BEGIN Exercise data

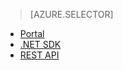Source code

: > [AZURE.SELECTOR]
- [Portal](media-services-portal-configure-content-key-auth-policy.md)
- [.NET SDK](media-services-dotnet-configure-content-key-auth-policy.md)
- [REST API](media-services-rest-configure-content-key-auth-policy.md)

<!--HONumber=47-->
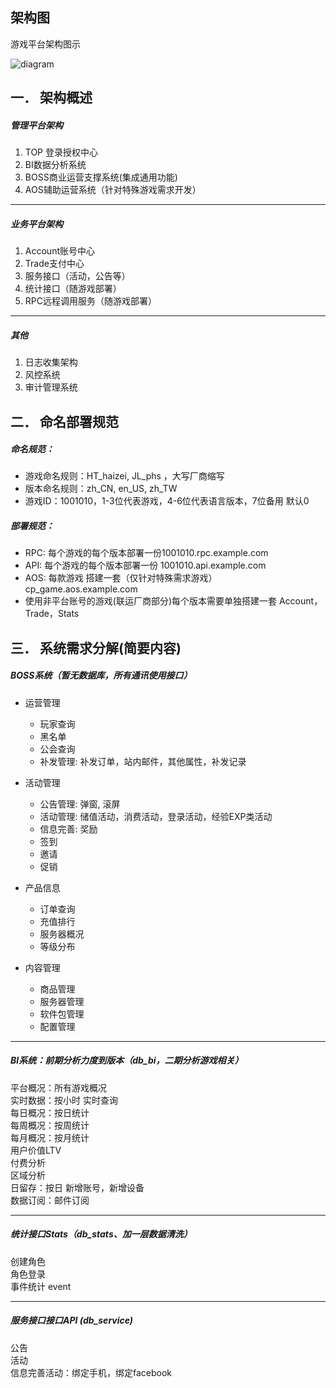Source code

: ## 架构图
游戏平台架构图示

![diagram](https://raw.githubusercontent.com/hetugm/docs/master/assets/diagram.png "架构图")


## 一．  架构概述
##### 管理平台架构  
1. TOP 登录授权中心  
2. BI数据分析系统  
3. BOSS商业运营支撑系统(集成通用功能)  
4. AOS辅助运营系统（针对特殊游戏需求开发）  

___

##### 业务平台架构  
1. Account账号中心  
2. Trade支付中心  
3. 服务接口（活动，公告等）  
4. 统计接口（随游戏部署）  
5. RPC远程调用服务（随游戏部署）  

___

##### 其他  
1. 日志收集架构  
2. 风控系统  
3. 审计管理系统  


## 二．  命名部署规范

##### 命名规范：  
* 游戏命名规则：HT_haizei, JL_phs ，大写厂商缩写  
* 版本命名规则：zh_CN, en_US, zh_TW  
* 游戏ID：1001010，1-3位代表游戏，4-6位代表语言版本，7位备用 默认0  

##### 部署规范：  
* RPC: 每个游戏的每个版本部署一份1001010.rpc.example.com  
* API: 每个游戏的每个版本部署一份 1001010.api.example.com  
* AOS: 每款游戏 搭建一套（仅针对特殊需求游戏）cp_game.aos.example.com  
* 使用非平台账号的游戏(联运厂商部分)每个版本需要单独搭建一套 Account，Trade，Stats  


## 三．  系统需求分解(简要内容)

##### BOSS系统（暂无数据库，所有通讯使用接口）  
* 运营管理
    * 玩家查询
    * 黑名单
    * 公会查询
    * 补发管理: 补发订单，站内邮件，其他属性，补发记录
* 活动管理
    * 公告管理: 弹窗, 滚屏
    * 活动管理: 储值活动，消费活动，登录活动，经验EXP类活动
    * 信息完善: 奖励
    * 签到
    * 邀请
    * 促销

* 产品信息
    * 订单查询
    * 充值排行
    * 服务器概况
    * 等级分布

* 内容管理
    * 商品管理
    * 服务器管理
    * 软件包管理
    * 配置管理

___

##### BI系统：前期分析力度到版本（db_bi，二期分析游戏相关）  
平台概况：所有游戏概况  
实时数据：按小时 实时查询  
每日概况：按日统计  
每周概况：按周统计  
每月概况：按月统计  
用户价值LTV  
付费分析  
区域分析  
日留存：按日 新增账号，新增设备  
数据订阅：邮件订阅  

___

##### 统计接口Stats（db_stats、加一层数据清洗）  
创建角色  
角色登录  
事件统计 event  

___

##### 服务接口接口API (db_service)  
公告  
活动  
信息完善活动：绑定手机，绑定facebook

END Exercise data

» What this task involves: Your job is to repeat every entry exactly, keeping all pictures out of the copy.

» Reply to the task:
Source code

: > [AZURE.SELECTOR]
- [Portal](media-services-portal-configure-content-key-auth-policy.md)
- [.NET SDK](media-services-dotnet-configure-content-key-auth-policy.md)
- [REST API](media-services-rest-configure-content-key-auth-policy.md)

<!--HONumber=47-->
Source code

: ## 架构图
游戏平台架构图示

![diagram](https://raw.githubusercontent.com/hetugm/docs/master/assets/diagram.png "架构图")


## 一．  架构概述
##### 管理平台架构  
1. TOP 登录授权中心  
2. BI数据分析系统  
3. BOSS商业运营支撑系统(集成通用功能)  
4. AOS辅助运营系统（针对特殊游戏需求开发）  

___

##### 业务平台架构  
1. Account账号中心  
2. Trade支付中心  
3. 服务接口（活动，公告等）  
4. 统计接口（随游戏部署）  
5. RPC远程调用服务（随游戏部署）  

___

##### 其他  
1. 日志收集架构  
2. 风控系统  
3. 审计管理系统  


## 二．  命名部署规范

##### 命名规范：  
* 游戏命名规则：HT_haizei, JL_phs ，大写厂商缩写  
* 版本命名规则：zh_CN, en_US, zh_TW  
* 游戏ID：1001010，1-3位代表游戏，4-6位代表语言版本，7位备用 默认0  

##### 部署规范：  
* RPC: 每个游戏的每个版本部署一份1001010.rpc.example.com  
* API: 每个游戏的每个版本部署一份 1001010.api.example.com  
* AOS: 每款游戏 搭建一套（仅针对特殊需求游戏）cp_game.aos.example.com  
* 使用非平台账号的游戏(联运厂商部分)每个版本需要单独搭建一套 Account，Trade，Stats  


## 三．  系统需求分解(简要内容)

##### BOSS系统（暂无数据库，所有通讯使用接口）  
* 运营管理
    * 玩家查询
    * 黑名单
    * 公会查询
    * 补发管理: 补发订单，站内邮件，其他属性，补发记录
* 活动管理
    * 公告管理: 弹窗, 滚屏
    * 活动管理: 储值活动，消费活动，登录活动，经验EXP类活动
    * 信息完善: 奖励
    * 签到
    * 邀请
    * 促销

* 产品信息
    * 订单查询
    * 充值排行
    * 服务器概况
    * 等级分布

* 内容管理
    * 商品管理
    * 服务器管理
    * 软件包管理
    * 配置管理

___

##### BI系统：前期分析力度到版本（db_bi，二期分析游戏相关）  
平台概况：所有游戏概况  
实时数据：按小时 实时查询  
每日概况：按日统计  
每周概况：按周统计  
每月概况：按月统计  
用户价值LTV  
付费分析  
区域分析  
日留存：按日 新增账号，新增设备  
数据订阅：邮件订阅  

___

##### 统计接口Stats（db_stats、加一层数据清洗）  
创建角色  
角色登录  
事件统计 event  

___

##### 服务接口接口API (db_service)  
公告  
活动  
信息完善活动：绑定手机，绑定facebook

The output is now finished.